**** TEKS BACAAN

Ternyata jawaban dari beliau di luar dugaan dan harapan saya, beliau menjawab dengan bahasa jawa timuran : " mangkane.... Sayyidina Ali iku diceluk karo Rosulullah... diomongi : " Li.... omonganmu iku dirungokno wong... koen sing ati-ati nek ngomong... kudu ngerti... sopo sing koen ajak ngomong." ( Ali... perkataanmu itu jadi pegangan orang.... kamu yang berhati-hati kalau bicara... harus mengerti... siapa yang kamu ajak bicara ).

Itulah jawaban beliau yang saya dapatkan, tentang keberadaan Kyai kondang pada th 1988 - 1989.

Bagian 3 :

Apakah teman-teman masih ingat tulisan saya beberapa bulan yang lalu?.... betapa welasnya beliau RA, kepada penjual nasi pecel madiun ... gara-gara salah parkir mobil, mau beli nasi bebek tapi mobilnya oleh si E diberhentikan di depan warung nasi pecel madiun?... dimana penjual nasi pecel itu kecewa ( gelo ) karena kita tidak beli nasi pecel tapi beli nasi bebek di warung sebelahnya! Akhirnya kekecewaanya itu telah ditebus oleh Beliau dengan membeli setakir nasi dan dibagikan pada kita?... lalu uang kembaliannya oleh beliau diberikan pada penjual nasi pecel itu? Insya'Allah teman-teman masih ingat.

Ada kisah lagi dari seorang teman yang membuat hati terenyuh. Ketika Beliau diundang oleh salah satu Gubernur Jawa Timur, sepulang dari acara itu, Beliau menyuruh si A untuk memberikan amplop yang berisi uang jutaan itu kepada bapak tukang becak yang mangkal di sudut jalan sambil mendengarkan pengajian Beliau lewat sound system. 
Uang itu adalah pemberian dari Gubernur buat beliau RA, tapi oleh beliau diberikan semua pada bapak tukang becak itu.

********
**** CUPLIKAN DATA

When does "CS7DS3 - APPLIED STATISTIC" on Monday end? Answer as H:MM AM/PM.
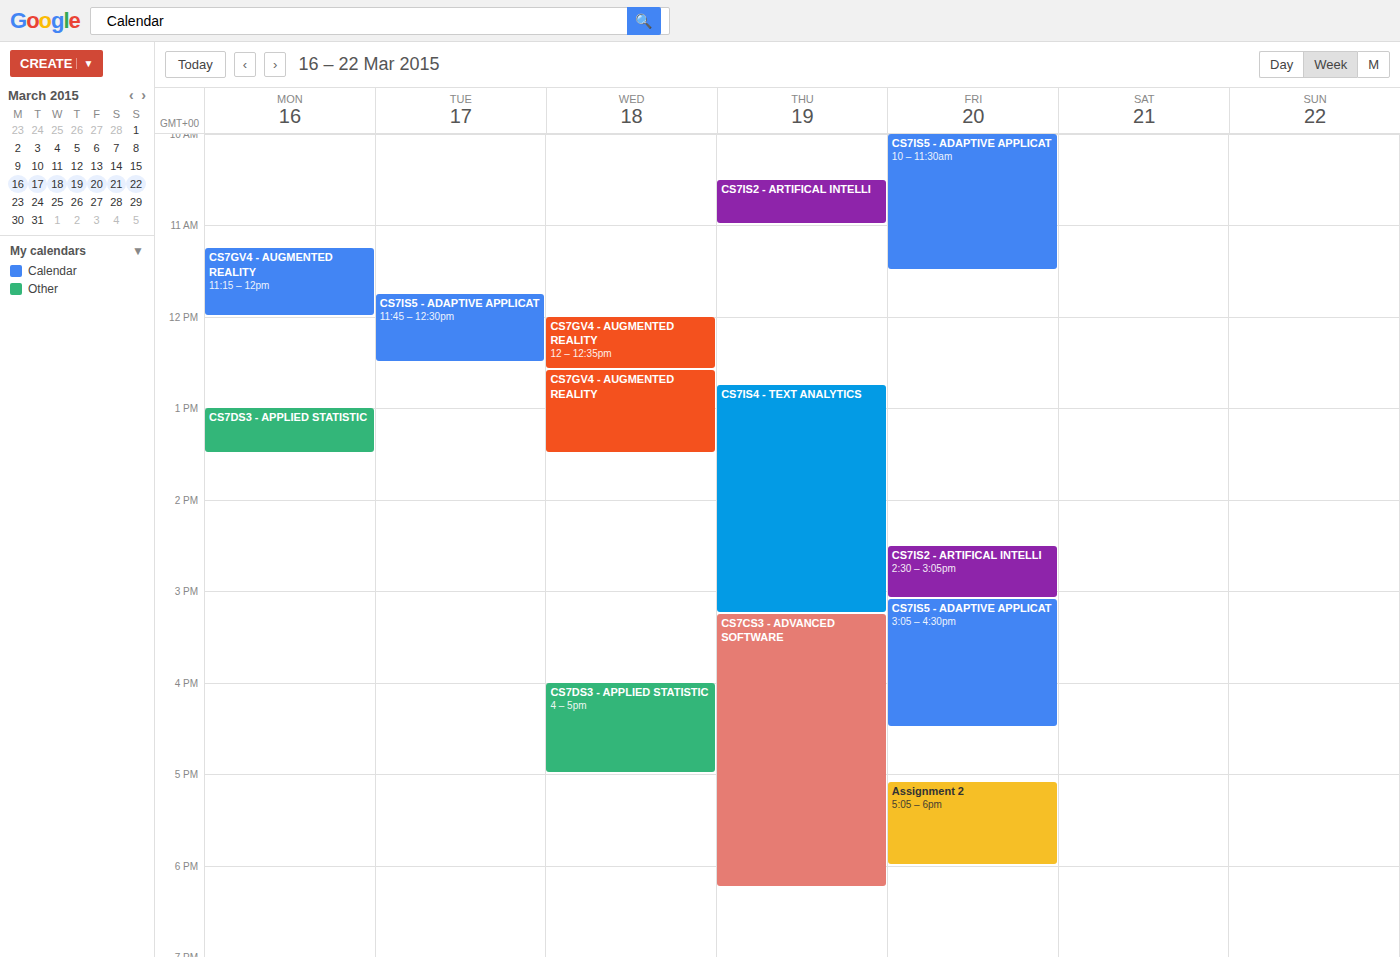
1:30 PM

********

Menurut teks bacaan, kepada siapa Beliau menyuruh si A memberikan amplop berisi uang pemberian Gubernur? Data tersebut tidak perlu digunakan.

Kepada bapak tukang becak yang mangkal di sudut jalan sambil mendengarkan pengajian Beliau lewat sound system.